We need to get off our asses (my ass included). We need to get off the computer if we are ever going to enact any real change in the here and now. Sitting around and posting pictures of kittens, or angry political rants  scrawled over a picture of a flag, a country, or a horrid picture of dead soldiers in a poignant angry looking font is not enacting change in any way. Most people (myself included) just scroll past that shit nowadays anyway. As a society, we are assaulted daily with so much visual and audio stimulus. It’s almost impossible to wade through the sea of useless crap that we are consuming in the form of media to actually get a point through.

So what are we going to do? I often wonder if there is anything we can do. Maybe if we start at a small local level, because the system we have in place is much too large to take head on. We need to start with ourselves. You know, like Gandhi said, “Be the change you wish to see.” Maybe we need to pull our heads out of our narcissistic asses and “do” something – actually go out and do something in the real world. Like volunteer at a hospice, take Dharma into the prisons, or a meeting, or work with at-risk youth so they have a decent example in their life.

Growing up the way I did left a lack of good examples in my life. If it had not been for the handful of people that tried to help, I would not be here today. The funny thing about that is at the time, I did not respond in any positive fashion to their attempts to help me, or to their lead and example. I remained that shit-ass-know-it-all kid with no hope of a decent life.  What they did do was plant a seed; a seed that, when the causes and conditions where right, grew to be the firmly rooted tree I held on to as my soul weathered the storm of my own creation.

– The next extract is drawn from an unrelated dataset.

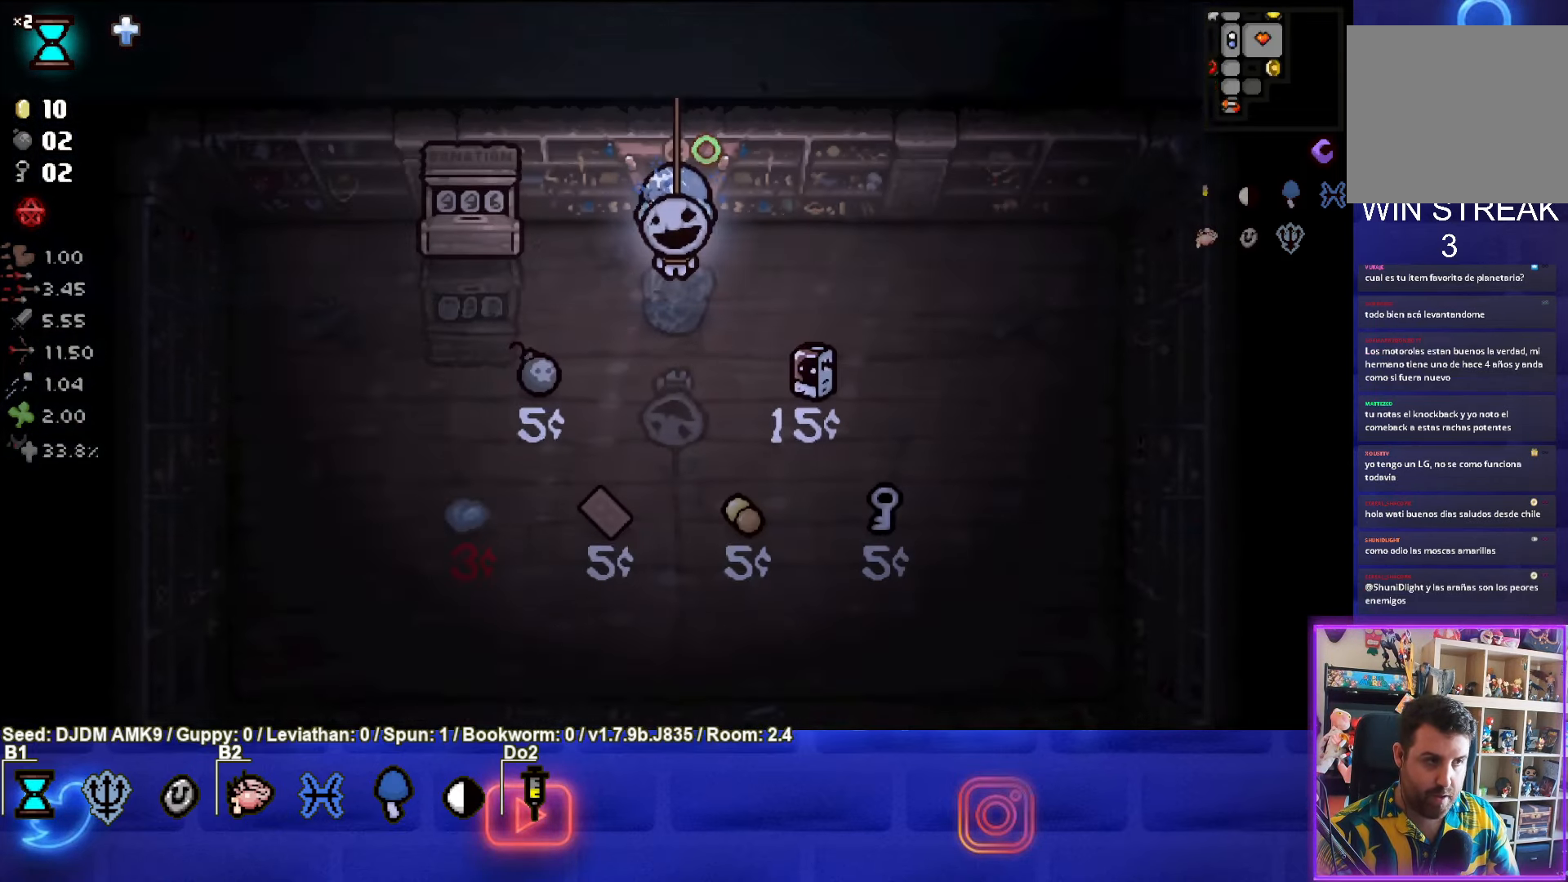
{"buttons": [], "left_stick": "down", "events": [[267, "L1", "down"], [350, "L1", "up"]]}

As a direct result of these people who tried to show me a better way, when the time came I was able to use the tools they had given me so many years before. The soil of my heart was finally tilled enough for these seeds to take root. Now it has become my lifelong practice to continue to nurture and fertilize this soil. The seeds will only grow if I continue to give them what they need – good and bad seeds alike. So it is also my practice to only nurture the good seeds, and not the bad.

It is a process that cannot be rushed. It’s a lifelong daily practice. Day in and day out, I have to continue to do what is needed to nurture my heart, to train the mind in the great way. Even when I do not see the results I “think” I should be seeing, I must still work, and I must still practice. I do not have control over how fast the seeds will grow, nor do I have control over what fruit they will bear. I only have control over what I do to help that seed bear fruit.

From this example, I can see how I might change things slowly. I can do whatever I can to help all sentient beings; it is through this action that I myself may plant some seeds that will bear the fruit of change.